OK, I really like Martina's music. When I'm in the mood for country, she's at the top of my list. Since the CD with this song is in my car player, I heard "Reluctant Daughter" a couple of days ago. I even voiced my opinion--which is rare since I so often drive only with children 2 years old and younger--to my husband, that this song was really sweet and catchy, but the theology was just twisted enough to exasperate me. I do appreciate the allusion to the woman at the well, a wandering soul who regrets having wandered away and wishes to return to the family. Haven't most of us been in that situation at some point? So the overall message is "I want to come back." Got it.

If only the writers had phrased it differently. For instance, she's talking to Jesus, but asking him to pass along some messages to the Father (I can live with that) and her angels. Oops. Seems like she should have stuck with telling Jesus that she was sorry for being reluctant. He's the one who counts, and the one who can change her life...not her (I assume, guardian) angel.

But really, even the first line has problems: "I want to be His child again." Once you are His child, you are always his child. Nothing can snatch us out of His hand (John 10:29). Then, in line two: "in case he's forgotten" (repeated in the last line). Does God forget his child? Can he?
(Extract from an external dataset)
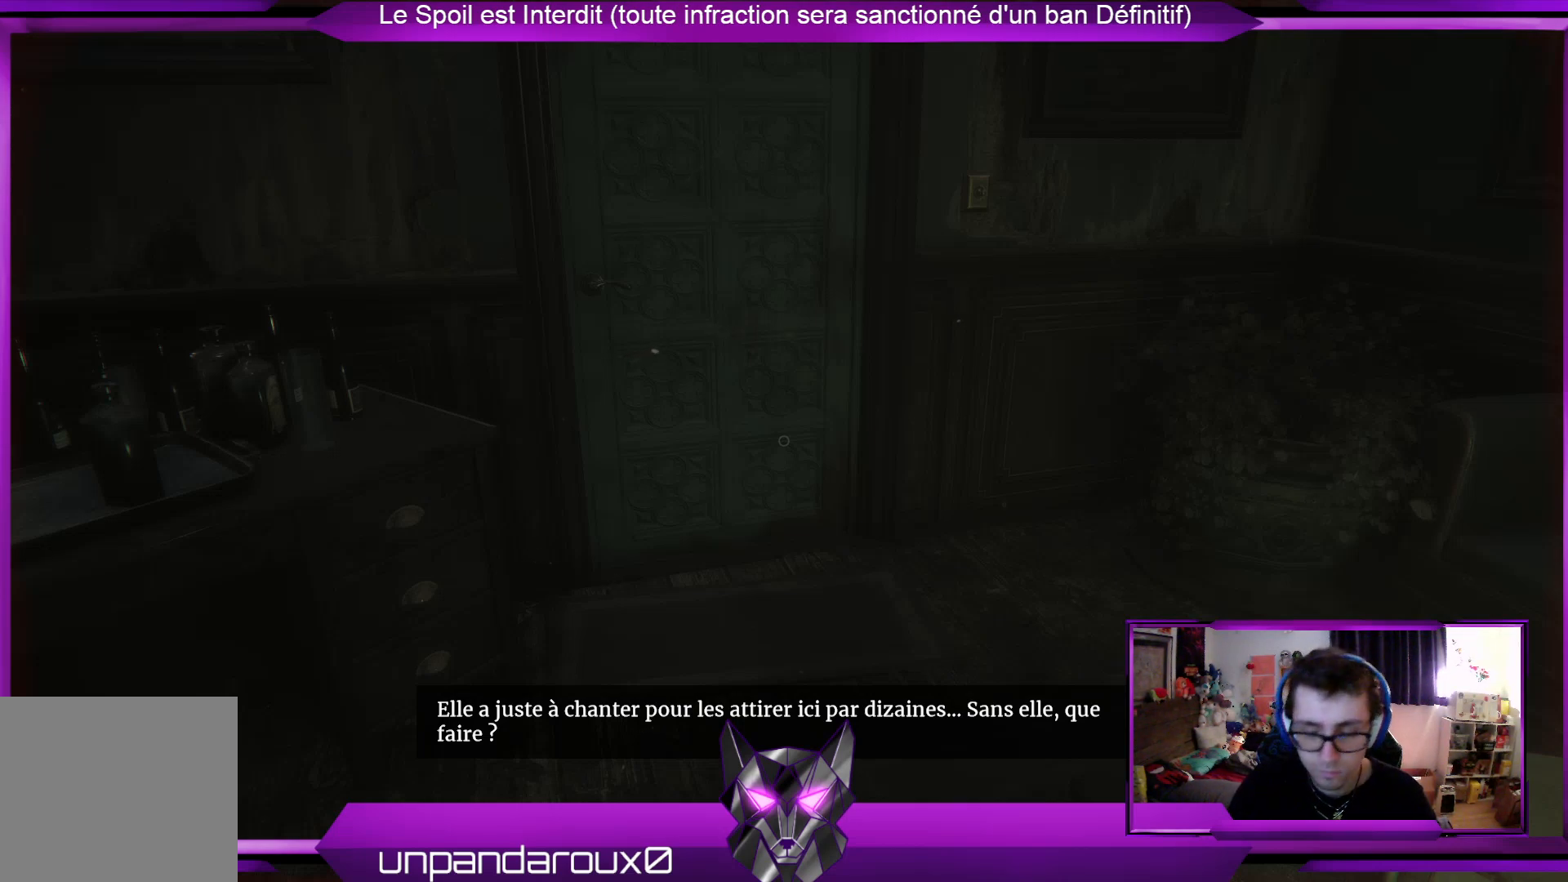
{"buttons": [], "left_stick": "center", "right_stick": "center", "events": []}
Absolutely not!

Even my almost-six-year-old, who heard the song today and apparently was listening closely, caught the error in the lyrics. He piped up as the song faded away, "Mom, that lady didn't know she really was going to go to heaven." After some questioning to see what he really meant, it became clear that he felt bad for the singer ("the lady") because she thought God might forget her, and he (Nate) knew that that was impossible. She's talking to Jesus, referring to God as "Father," and wanting to be his child, so Nate figured she must have already believed in Jesus...and heaven is guaranteed to those who believe. So what's her problem?! He felt sorry that she was so confused.

I was so proud.

But every time I hear the song, it frustrates me that bad theology--close, but not truly accurate--might confuse someone who has strayed from God.

"...if you confess with your mouth that Jesus is Lord and believe in your heart that
God raised him from the dead,
you will be
saved" (Romans 10:9) .

On the other hand, I luuuuvv "In My Daughter's Eyes" and "This One's For the Girls."